Start spreading the news. A dockless bike share system has just landed in the Big Apple, giving locals and tourists alike more transportation options. A pilot testing program began this July 2018, in The Rockaways, and it will run for four months. Three more locations will follow: Staten Island, the Bronx and, later this year, the Coney Island. It is taking the program for a spin. New York City Department of Transportation officials are closely monitoring the pilot, and if all goes well, the city will integrate the dockless bike share system into the Metropolitan Transit Authority.
Dockless Bike Share NYC, Tackling City Transportation Challenges
The city that never sleeps is catching up with the bike share trend. In one of the densest metropolitan areas in the world, this program can help tackle the city’s transportation challenges. With the installation of this new system, the city aims to provide affordable transportation for short-distance trips. It will also connect commuters to public transit networks. Currently, four bike share companies – Pace, Lime, Jump and Motivate – will take part in this pilot testing.
Historically, the city is no stranger to the bike sharing concept. Locals and tourists have been accessing bike sharing using the automated docking stations for short rides and solving the “last mile” problem. However, the city’s only existing bike share system, Citi Bike, is mainly concentrated in the borough of Manhattan, with Citi Bike’s expansion hindered by the cost of the docking system.
The success of this pilot dockless bike share program will allow other areas of the city to have access to a bike share system. It can ultimately help reduce road congestion and air and noise pollution. This will significantly transform the New York’s transportation landscape.

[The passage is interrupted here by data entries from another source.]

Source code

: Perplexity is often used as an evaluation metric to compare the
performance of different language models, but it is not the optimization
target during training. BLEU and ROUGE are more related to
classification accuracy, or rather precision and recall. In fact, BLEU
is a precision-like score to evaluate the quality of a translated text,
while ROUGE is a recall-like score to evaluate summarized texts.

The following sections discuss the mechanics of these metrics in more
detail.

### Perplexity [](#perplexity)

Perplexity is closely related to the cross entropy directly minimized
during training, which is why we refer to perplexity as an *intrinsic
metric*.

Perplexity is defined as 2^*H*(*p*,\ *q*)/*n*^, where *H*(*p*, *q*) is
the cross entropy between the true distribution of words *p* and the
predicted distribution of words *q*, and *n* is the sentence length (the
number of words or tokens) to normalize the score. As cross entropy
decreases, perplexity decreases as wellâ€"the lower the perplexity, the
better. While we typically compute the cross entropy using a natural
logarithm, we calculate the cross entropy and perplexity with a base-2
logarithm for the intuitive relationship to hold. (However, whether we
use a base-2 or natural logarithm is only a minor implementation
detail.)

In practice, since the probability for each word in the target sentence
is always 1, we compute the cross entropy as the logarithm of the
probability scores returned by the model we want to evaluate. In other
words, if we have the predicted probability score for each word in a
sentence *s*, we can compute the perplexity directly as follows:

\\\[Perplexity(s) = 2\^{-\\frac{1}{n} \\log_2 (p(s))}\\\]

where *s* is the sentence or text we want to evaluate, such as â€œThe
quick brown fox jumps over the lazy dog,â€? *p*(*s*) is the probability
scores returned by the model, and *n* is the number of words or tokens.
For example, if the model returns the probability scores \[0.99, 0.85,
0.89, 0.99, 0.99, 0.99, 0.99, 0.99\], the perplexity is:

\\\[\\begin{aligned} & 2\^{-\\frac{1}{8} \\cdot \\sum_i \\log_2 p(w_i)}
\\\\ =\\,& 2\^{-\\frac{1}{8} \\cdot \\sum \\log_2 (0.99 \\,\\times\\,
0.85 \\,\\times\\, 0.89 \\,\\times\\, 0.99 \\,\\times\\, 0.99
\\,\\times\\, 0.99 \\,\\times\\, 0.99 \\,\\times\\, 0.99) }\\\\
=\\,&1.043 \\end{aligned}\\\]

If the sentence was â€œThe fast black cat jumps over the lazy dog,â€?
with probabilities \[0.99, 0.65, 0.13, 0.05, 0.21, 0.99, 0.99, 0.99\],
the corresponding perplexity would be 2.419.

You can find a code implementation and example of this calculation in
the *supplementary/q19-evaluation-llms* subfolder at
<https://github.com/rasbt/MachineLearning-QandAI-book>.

The World is Going Dockless
Cities all over the world are adopting the dockless bike share system. With the increasing demand, private companies and government agencies are developing programs. They aim to cope up with the needs of the commuting public.
- Call A Bike, a dockless bike rental system managed by Deutsche Bahn, operates Berlin, Frankfurt, Hamburg, Kassel, Cologne, Munich and Stuttgart.
- Mobike, a bike-sharing system headquartered in Beijing, China, has been expanding its reach globally. The company has a presence in Great Britain, Australia, Japan, Malaysia, Netherlands, Italy, Germany and France.
- In New Zealand, their first dockless bike share system – called OnzO – was launched in November, 2017.
- Singapore-based dockless bike share company oBike has expanded to 24 countries, including Korea, Malaysia, Australia, Thailand, Taiwan, Germany, Austria, the Netherlands, Belgium, Italy, the United Kingdom, Switzerland, France, and Sweden.
- Beijing-based bike sharing company ofo has been growing a global presence. Its countries include France, Hong Kong, Italy, Japan, the Netherlands, and the United Kingdom. In February 2018, the company rolled out a bike share platform with Texas A&M University in the United States.
- The US has jumped on the bike-share bandwagon via startup companies such as Lime. Lime was founded in January 2017, in North Carolina, fielding 125 bicycles. To date, Lime is available in 46 cities across the country and has expanded outside the United States.
- Motivate, another US-based bike sharing company is now operating in key cities across the country. In July 2018, the company was acquired by Lyft, but will continue to operate as a stand-alone business. The NYC Department of Transportation has commissioned Motivate to take part in its dockless bike share pilot testing.
The growth and popularity of dockless bike share systems have even opened the door to similar programs involving motorized scooters. BIRD services multiple cities throughout the US, and despite a few legal hurdles, BIRD has begun to make its presence felt in the Big Apple.
The Challenges of the Dockless Bike Share System
The dockless bike share system is a breath of fresh air for highly-urbanized cities like New York. The rollout though has not been flawless. A number of problems have emerged.
Theft and vandalism are at the top of the list. Out of a one-hundred bike fleet set up in the Bronx, only eight were in service recently. To circumvent the system, users have used prepaid cards or taken improperly unlocked units. Some bikes have been with their GPS tampered with, while others had parts missing.
Some bike share companies are finding it difficult to keep up with losses, and are discontinuing service. Ofo pulled out of Washington, DC last July. Mobike is currently evaluating whether it is still sustainable to keep their operations in Manchester. In addition, the system has been criticized because of urban clutter – since the bicycles need not be parked in specific locations, units have been dumped carelessly on sidewalks, pavements and curbs. Some of the bikes end up floating in waterways or hidden in sheds, while some have been parked illegally on private properties.
Impact of City Planning
Regrettably, these problems are symptoms of far more serious issues: human nature and lack of city planning. While the bike-sharing industry is in its early stage in the US, policymakers should begin looking at the development of social rules in the use of common facilities (such as the dockless bicycles). Urban planners and bike share companies should also begin working together to make sure that city landscapes are ready to accommodate this new breed of mobility.
The dockless bike share system is not the problem. This system, if used right, can help ease traffic congestion, fuel consumption, cut pollution and encourage a healthy lifestyle. The arrival of dockless bike share system may have caught some cities unaware, but is not too late to act swiftly before the system zooms past us.